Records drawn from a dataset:
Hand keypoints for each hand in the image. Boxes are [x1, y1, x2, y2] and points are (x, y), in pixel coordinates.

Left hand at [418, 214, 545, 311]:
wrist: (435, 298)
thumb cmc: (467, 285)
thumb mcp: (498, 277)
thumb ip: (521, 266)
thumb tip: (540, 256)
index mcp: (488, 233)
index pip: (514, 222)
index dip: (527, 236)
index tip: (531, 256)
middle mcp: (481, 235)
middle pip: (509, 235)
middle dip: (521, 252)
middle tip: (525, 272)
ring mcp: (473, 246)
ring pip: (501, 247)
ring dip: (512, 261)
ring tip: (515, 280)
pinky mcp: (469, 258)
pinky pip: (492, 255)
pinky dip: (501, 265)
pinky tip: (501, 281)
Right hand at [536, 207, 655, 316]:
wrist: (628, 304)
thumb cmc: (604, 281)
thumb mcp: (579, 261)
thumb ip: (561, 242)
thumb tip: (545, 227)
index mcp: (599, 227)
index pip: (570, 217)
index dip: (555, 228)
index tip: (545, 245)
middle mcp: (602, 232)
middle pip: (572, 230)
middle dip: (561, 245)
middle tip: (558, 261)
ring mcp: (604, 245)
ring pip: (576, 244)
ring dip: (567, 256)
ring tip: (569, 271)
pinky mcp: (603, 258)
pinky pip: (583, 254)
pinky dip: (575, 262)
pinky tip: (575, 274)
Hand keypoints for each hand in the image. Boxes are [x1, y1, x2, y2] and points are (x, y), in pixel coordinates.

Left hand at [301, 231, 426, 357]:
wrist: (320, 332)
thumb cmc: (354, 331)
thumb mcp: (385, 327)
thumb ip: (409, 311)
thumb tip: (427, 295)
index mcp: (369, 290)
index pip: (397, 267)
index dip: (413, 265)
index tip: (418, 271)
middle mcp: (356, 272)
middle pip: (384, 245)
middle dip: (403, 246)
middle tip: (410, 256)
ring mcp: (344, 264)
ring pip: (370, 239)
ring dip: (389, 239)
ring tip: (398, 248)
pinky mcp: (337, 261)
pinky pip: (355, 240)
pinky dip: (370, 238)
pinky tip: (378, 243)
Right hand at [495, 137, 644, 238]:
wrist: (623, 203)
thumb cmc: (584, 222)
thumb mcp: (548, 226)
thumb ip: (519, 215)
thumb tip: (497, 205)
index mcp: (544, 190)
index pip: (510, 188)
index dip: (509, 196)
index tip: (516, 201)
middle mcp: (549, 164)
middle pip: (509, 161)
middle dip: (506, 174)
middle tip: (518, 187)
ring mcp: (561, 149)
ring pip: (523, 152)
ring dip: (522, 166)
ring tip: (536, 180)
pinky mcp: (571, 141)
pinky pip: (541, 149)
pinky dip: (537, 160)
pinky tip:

**Exercise directions:** Give every entry back exactly as it was written above.

**Task answer:**
Hand keypoints for each hand in the image. Boxes are [x1, y1, x2, y2] and points are (x, y), in pixel coordinates.

Left hand at [418, 214, 545, 311]:
wrist: (435, 298)
thumb cmc: (467, 285)
thumb mcp: (498, 277)
thumb ip: (521, 266)
thumb tip: (540, 256)
index mcp: (488, 233)
index pip: (514, 222)
index dip: (527, 236)
index tip: (531, 256)
middle mcp: (481, 235)
middle pip: (509, 235)
middle dip: (521, 252)
middle tip: (525, 272)
ring mcp: (473, 246)
ring pip: (501, 247)
ring dip: (512, 261)
ring tip: (515, 280)
pinky mcp: (469, 258)
pinky pip: (492, 255)
pinky dip: (501, 265)
pinky tip: (501, 281)
Right hand at [536, 207, 655, 316]:
wrist: (628, 304)
thumb cmc: (604, 281)
thumb mcp: (579, 261)
thumb ip: (561, 242)
thumb tip: (545, 227)
index mcp: (599, 227)
index pip: (570, 217)
index dip: (555, 228)
index tip: (545, 245)
middle mcp: (602, 232)
middle pip: (572, 230)
middle dip: (561, 245)
middle tip: (558, 261)
ring mcp: (604, 245)
ring pip: (576, 244)
ring dip: (567, 256)
ring tip: (569, 271)
pinky mcp: (603, 258)
pinky pip: (583, 254)
pinky dip: (575, 262)
pinky tip: (575, 274)
Hand keypoints for each hand in the image. Boxes are [x1, y1, x2, y2] and points are (x, y), in pixel coordinates.

Left hand at [301, 231, 426, 357]:
wrist: (320, 332)
thumb cmc: (354, 331)
thumb mcp: (385, 327)
thumb ip: (409, 311)
thumb tip: (427, 295)
index mcp: (369, 290)
index pip: (397, 267)
index dip: (413, 265)
index tip: (418, 271)
middle mcp: (356, 272)
middle pip: (384, 245)
middle dip: (403, 246)
middle tip: (410, 256)
ring mcp: (344, 264)
ring pip: (370, 239)
ring dip: (389, 239)
ring tip: (398, 248)
pinky mcp: (337, 261)
pinky pip: (355, 240)
pinky dip: (370, 238)
pinky tip: (378, 243)
Right hand at [495, 137, 644, 238]:
wrist: (623, 203)
thumb cmc: (584, 222)
thumb mcp: (548, 226)
thumb ip: (519, 215)
thumb tip: (497, 205)
index mcp: (544, 190)
index pip: (510, 188)
index dip: (509, 196)
index tip: (516, 201)
middle mcp: (549, 164)
middle pip: (509, 161)
middle dip: (506, 174)
middle tip: (518, 187)
ring mcp: (561, 149)
ring pip: (523, 152)
ring dip: (522, 166)
ring tip: (536, 180)
pinky mcp: (571, 141)
pinky pip: (541, 149)
pinky dip: (537, 160)
pinky tip:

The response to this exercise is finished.